Legalità e informazione: al via il premio nazionale Gianpaolo Boetti | MaremmaOggi Skip to content

Legalità e informazione: al via il premio nazionale Gianpaolo Boetti

Il concorso è dedicato a inchieste, video e podcast sui temi dei diritti, dell’ambiente e dell’economia. Al vincitore un premio da 2mila euro
Una veduta di Castagneto Carducci
Una veduta di Castagneto Carducci

CASTAGNETO CARDUCCI. Un nuovo riconoscimento dedicato al giornalismo d’inchiesta, alla legalità e all’etica professionale. Nell’ambito della rassegna “Le vie del giornalismo”, il comune di Castagneto Carducci ha annunciato la prima edizione del premio giornalistico nazionale Gianpaolo Boetti, istituito per ricordare il giornalista e trasmettere alle nuove generazioni i valori di un’informazione libera, rigorosa e fedele ai principi etici e professionali che hanno contraddistinto la sua carriera.

Il concorso è dedicato a inchieste scritte, video-inchieste e podcast radiofonici sui temi della legalità, con particolare attenzione ai diritti umani e civili, alle attività economiche e alla tutela dell’ambiente.

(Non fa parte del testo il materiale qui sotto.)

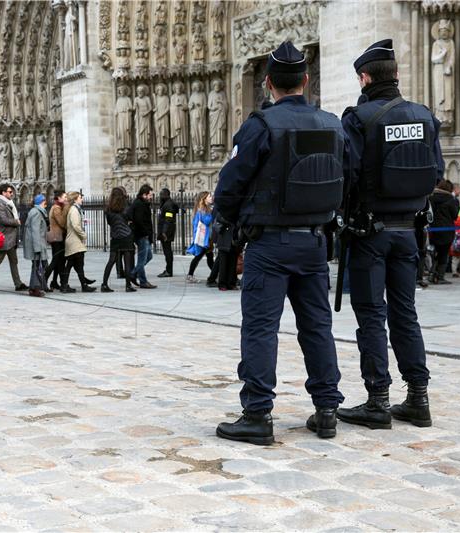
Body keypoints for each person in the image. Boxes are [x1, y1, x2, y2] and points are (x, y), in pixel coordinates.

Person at [214, 41, 348, 444]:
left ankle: (257, 414)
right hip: (314, 243)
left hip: (269, 245)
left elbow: (228, 188)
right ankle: (327, 410)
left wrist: (238, 226)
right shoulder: (332, 124)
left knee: (260, 329)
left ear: (267, 83)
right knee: (317, 328)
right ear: (306, 81)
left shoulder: (260, 126)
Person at [337, 39, 445, 431]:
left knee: (370, 316)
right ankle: (418, 397)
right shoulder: (424, 116)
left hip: (370, 231)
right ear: (396, 75)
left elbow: (345, 175)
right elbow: (436, 171)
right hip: (410, 232)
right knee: (406, 314)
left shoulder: (359, 119)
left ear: (364, 77)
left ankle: (377, 401)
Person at [0, 183, 28, 291]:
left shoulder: (8, 202)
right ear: (3, 193)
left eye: (12, 192)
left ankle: (18, 283)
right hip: (4, 237)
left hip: (10, 238)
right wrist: (16, 222)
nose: (12, 194)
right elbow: (3, 220)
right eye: (10, 192)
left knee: (13, 261)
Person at [102, 187, 137, 293]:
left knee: (111, 261)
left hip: (115, 236)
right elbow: (130, 218)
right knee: (127, 261)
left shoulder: (108, 208)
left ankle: (104, 284)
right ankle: (128, 285)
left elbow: (109, 222)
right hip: (126, 235)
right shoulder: (126, 206)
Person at [61, 191, 96, 293]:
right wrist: (83, 235)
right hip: (74, 242)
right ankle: (65, 285)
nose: (82, 199)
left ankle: (83, 284)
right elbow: (75, 225)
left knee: (78, 265)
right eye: (80, 197)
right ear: (75, 199)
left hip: (74, 241)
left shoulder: (75, 210)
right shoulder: (74, 210)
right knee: (71, 264)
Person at [428, 179, 459, 284]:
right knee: (443, 254)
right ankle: (439, 276)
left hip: (432, 229)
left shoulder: (431, 198)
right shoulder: (451, 199)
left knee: (433, 253)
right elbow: (455, 215)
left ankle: (431, 274)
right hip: (446, 229)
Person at [126, 184, 157, 289]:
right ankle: (140, 279)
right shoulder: (139, 204)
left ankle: (135, 274)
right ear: (144, 195)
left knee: (148, 256)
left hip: (143, 234)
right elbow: (139, 220)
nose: (151, 197)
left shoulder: (142, 203)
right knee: (142, 259)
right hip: (141, 235)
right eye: (150, 195)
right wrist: (146, 232)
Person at [186, 191, 215, 283]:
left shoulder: (206, 209)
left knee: (209, 257)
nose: (212, 198)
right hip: (203, 238)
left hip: (207, 238)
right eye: (209, 197)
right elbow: (206, 221)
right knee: (199, 257)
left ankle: (215, 275)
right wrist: (213, 214)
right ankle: (190, 275)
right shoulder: (202, 210)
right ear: (204, 199)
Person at [24, 194, 50, 297]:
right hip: (37, 244)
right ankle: (35, 288)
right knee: (37, 266)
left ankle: (37, 286)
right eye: (45, 202)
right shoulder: (36, 213)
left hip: (39, 243)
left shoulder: (37, 211)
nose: (46, 205)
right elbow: (35, 231)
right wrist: (37, 248)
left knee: (39, 266)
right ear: (41, 202)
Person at [45, 190, 69, 291]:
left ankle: (54, 282)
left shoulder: (58, 207)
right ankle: (43, 280)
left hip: (58, 237)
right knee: (55, 261)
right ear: (58, 198)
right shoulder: (56, 208)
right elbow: (62, 222)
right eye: (64, 197)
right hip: (57, 237)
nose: (66, 199)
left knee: (60, 261)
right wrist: (67, 208)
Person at [157, 188, 179, 277]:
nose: (160, 196)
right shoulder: (167, 203)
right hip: (166, 230)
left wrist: (164, 232)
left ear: (166, 195)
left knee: (167, 251)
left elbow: (168, 219)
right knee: (167, 250)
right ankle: (168, 269)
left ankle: (169, 271)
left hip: (166, 231)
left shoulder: (168, 205)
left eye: (161, 194)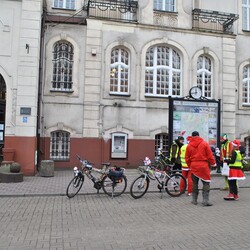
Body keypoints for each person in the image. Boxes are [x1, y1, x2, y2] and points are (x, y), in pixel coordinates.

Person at [185, 131, 216, 206]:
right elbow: (209, 156)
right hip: (203, 166)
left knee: (194, 183)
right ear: (199, 135)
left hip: (194, 166)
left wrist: (190, 166)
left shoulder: (189, 145)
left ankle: (194, 200)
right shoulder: (205, 143)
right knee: (206, 183)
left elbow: (187, 158)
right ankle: (205, 201)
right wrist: (213, 164)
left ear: (192, 136)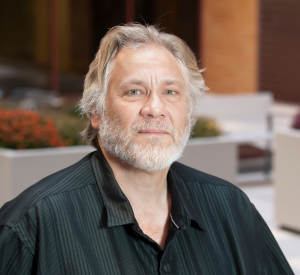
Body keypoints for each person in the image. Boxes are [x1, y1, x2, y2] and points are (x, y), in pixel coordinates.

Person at [0, 24, 294, 275]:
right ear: (96, 111)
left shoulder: (232, 207)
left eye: (170, 92)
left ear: (188, 111)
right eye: (134, 91)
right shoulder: (31, 224)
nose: (155, 109)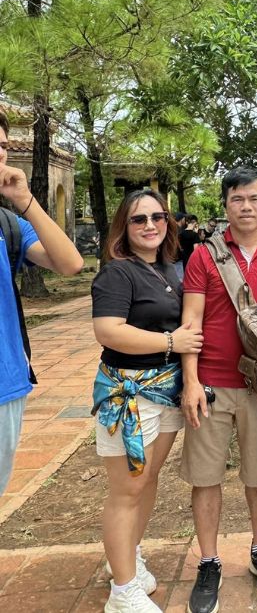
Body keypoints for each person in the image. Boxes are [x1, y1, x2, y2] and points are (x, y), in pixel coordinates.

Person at [180, 166, 257, 613]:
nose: (246, 207)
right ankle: (209, 560)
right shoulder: (204, 256)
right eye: (237, 199)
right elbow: (190, 323)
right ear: (225, 205)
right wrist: (190, 382)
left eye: (254, 199)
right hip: (210, 383)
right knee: (206, 478)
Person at [91, 189, 204, 613]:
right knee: (127, 490)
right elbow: (108, 331)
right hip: (128, 394)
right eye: (139, 219)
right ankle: (122, 592)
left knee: (147, 481)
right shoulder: (117, 274)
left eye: (158, 217)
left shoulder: (171, 270)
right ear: (124, 226)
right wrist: (170, 340)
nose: (151, 225)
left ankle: (127, 557)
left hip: (165, 390)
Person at [0, 110, 84, 496]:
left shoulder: (9, 224)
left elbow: (70, 263)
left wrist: (25, 199)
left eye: (2, 147)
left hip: (6, 380)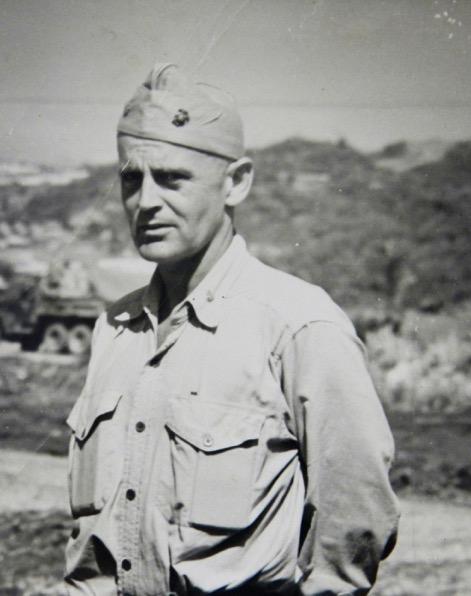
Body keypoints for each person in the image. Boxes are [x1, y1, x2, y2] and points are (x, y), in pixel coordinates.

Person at [64, 63, 399, 596]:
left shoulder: (297, 326)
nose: (146, 201)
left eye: (172, 178)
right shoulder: (115, 329)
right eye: (132, 178)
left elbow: (354, 519)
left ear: (236, 182)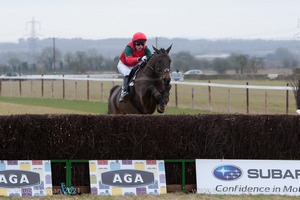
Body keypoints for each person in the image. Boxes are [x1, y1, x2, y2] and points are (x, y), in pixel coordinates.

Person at [117, 32, 152, 102]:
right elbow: (129, 60)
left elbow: (151, 58)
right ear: (134, 43)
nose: (140, 46)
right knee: (128, 73)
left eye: (142, 44)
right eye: (138, 44)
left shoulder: (146, 49)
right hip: (124, 64)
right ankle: (124, 91)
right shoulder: (128, 48)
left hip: (134, 65)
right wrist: (139, 59)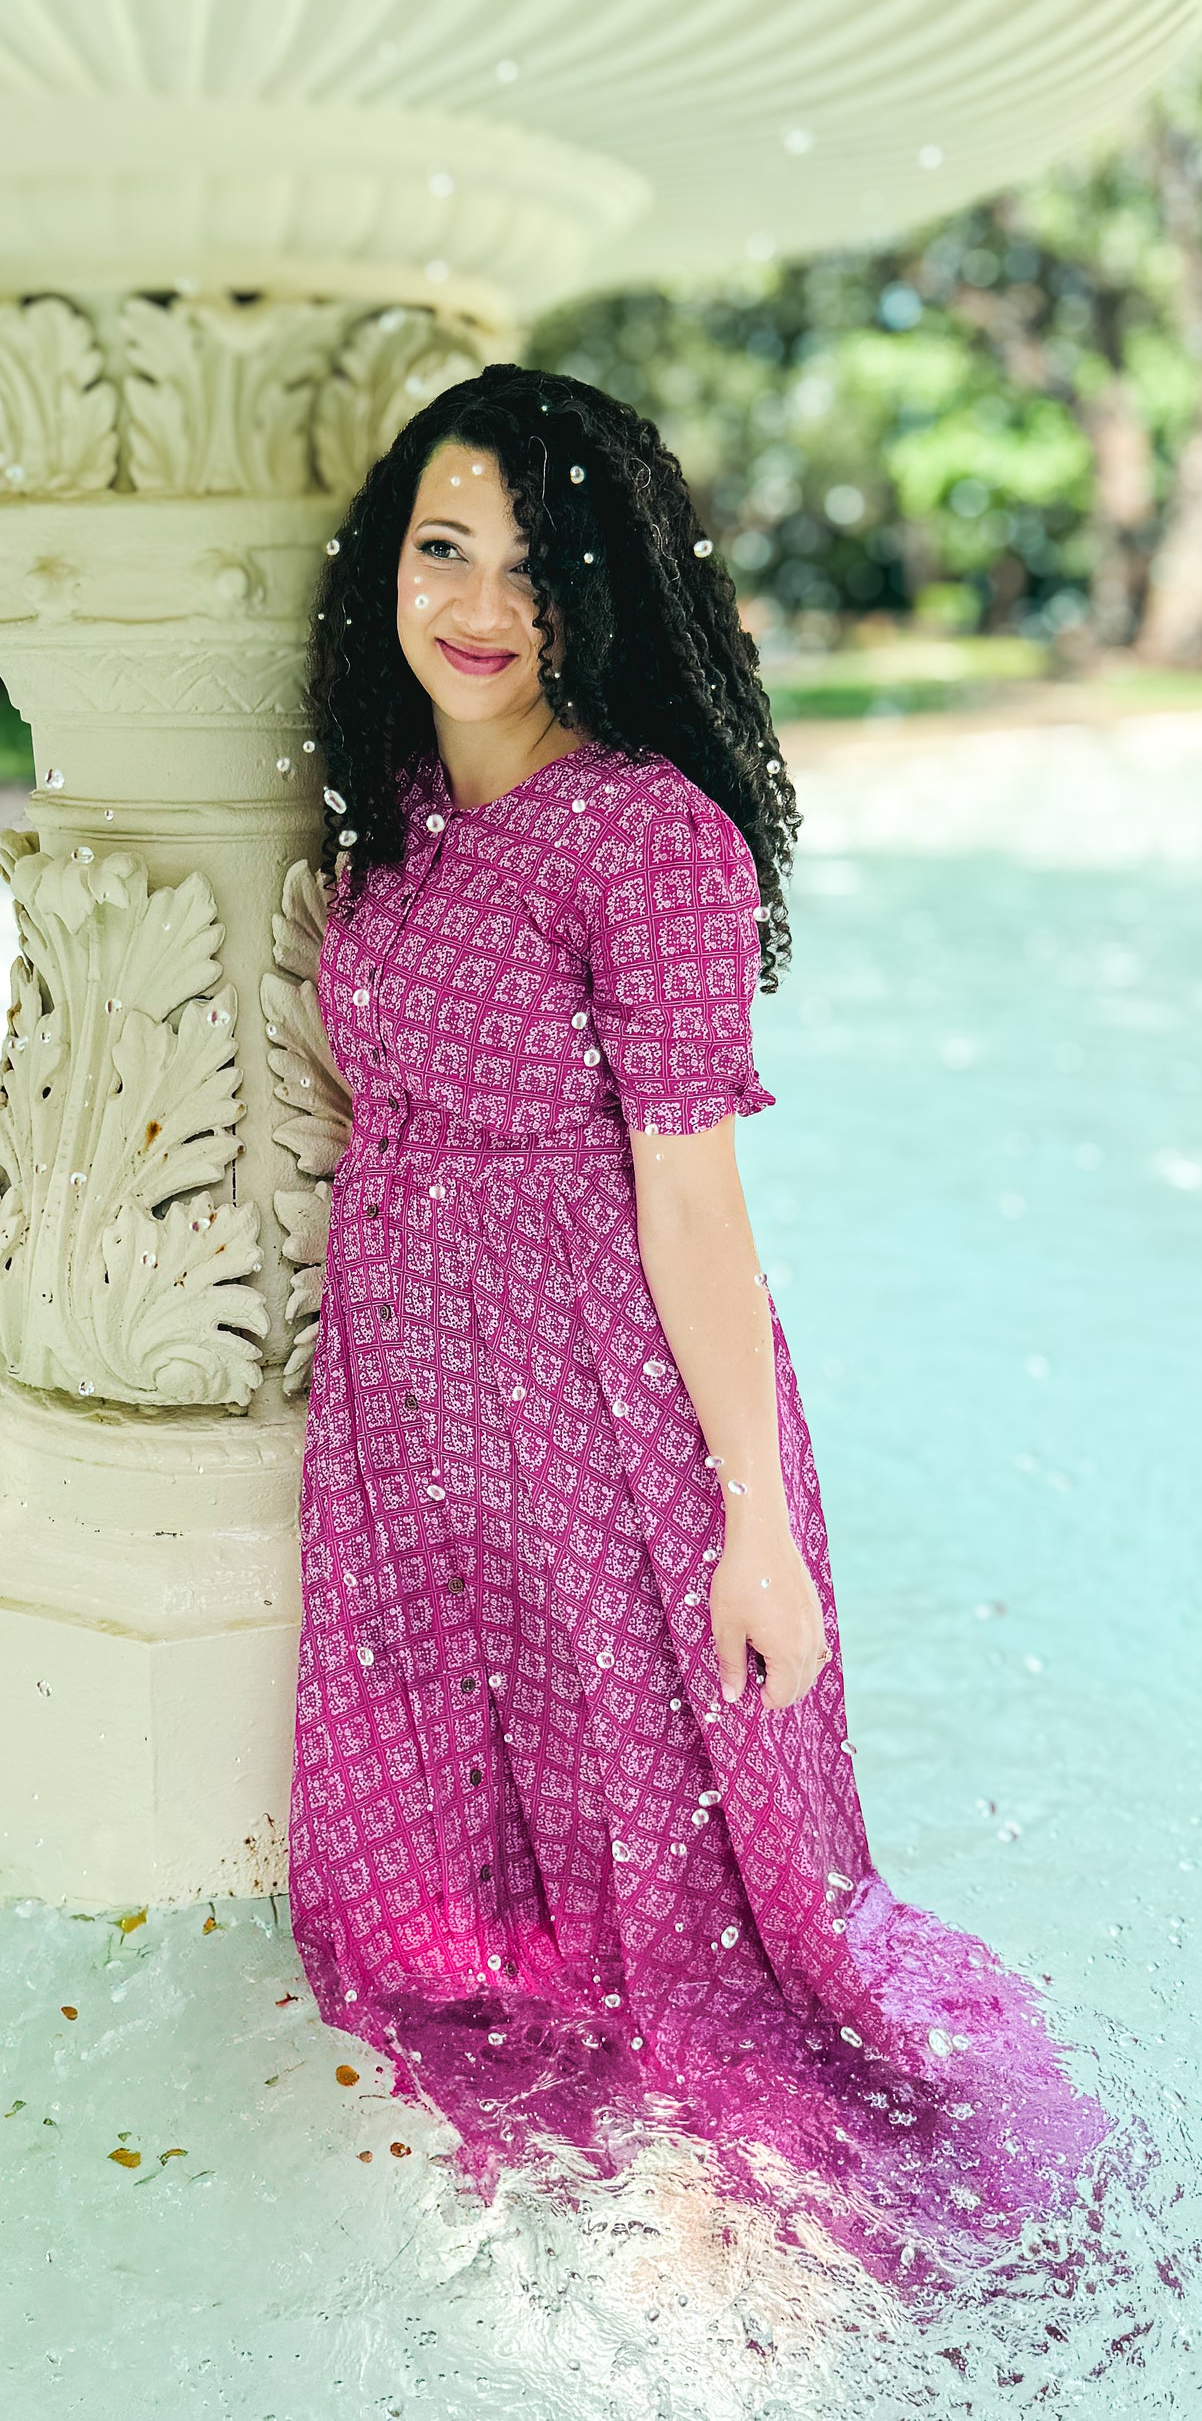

Un premio per il giornalismo d’inchiesta

Il bando è rivolto in particolare agli studenti e alle studentesse delle scuole di giornalismo riconosciute dall’Ordine dei giornalisti, ma è aperto anche a giornalisti, giornaliste e aspiranti giornalisti maggiorenni. È possibile partecipare sia singolarmente sia in gruppi composti da un massimo di tre persone. Ogni candidato o gruppo potrà presentare un solo elaborato.

All’autore dell’opera vincitrice sarà assegnato un premio in denaro di 2mila euro. La giuria conferirà inoltre un premio speciale a un giornalista o a una giornalista d’inchiesta individuati direttamente dalla commissione.

Come partecipare

Le candidature potranno essere presentate dal 3 agosto 2026 al 31 marzo 2027. Per partecipare è necessario compilare il modulo di iscrizione e allegare la documentazione richiesta, disponibili sul sito ufficiale del comune di Castagneto Carducci. La domanda dovrà essere inviata tramite Pec all’indirizzo mail@comune.castagneto.legalmailpa.it.

Tutte le informazioni sul bando sono disponibili anche nello sportello telematico del comune all’indirizzo: https://sportellotelematico.comune.castagneto-carducci.li.it/action%3Ac_c044%3Aconcorso.giornalistico.boetti.

L’iniziativa si avvale del patrocinio della Regione Toscana e del Consiglio nazionale dell’Ordine dei giornalisti.

Chi era Gianpaolo Boetti

Gianpaolo Boetti, nato a Carcare, in provincia di Savona, nel 1942 e scomparso il 22 novembre 2024, iniziò giovanissimo la carriera giornalistica come correttore di bozze alla Gazzetta del Popolo, dove fu poi assunto come praticante. Diventato professionista nel 1970, lavorò nella redazione esteri e partecipò all’autogestione del quotidiano, diventandone successivamente redattore capo.

Nel 1984 passò a La Stampa, nella redazione delle cronache italiane. Con il direttore Gaetano Scardocchia ricoprì il ruolo di caposervizio, lavorando con Paolo Mieli vicecaporedattore e, successivamente, con Ezio Mauro e Marcello Sorgi, mantenendo l’incarico di redattore capo fino al pensionamento, nel 2002.

Anche dopo la pensione continuò a dedicarsi al giornalismo, collaborando a un progetto didattico per avvicinare gli studenti del liceo classico Alfieri di Torino alla professione. In occasione dei 160 anni della Gazzetta del Popolo pubblicò il volume Gazzetta del Popolo – Le voci dentro.

Boetti partecipò inoltre attivamente alla vita delle istituzioni della categoria, ricoprendo per due mandati il ruolo di consigliere nazionale dell’Ordine dei giornalisti e successivamente quello di consigliere dell’Inpgi. Insieme alla collega Elisabetta Cosci ideò il festival “Le vie del giornalismo” a Castagneto Carducci.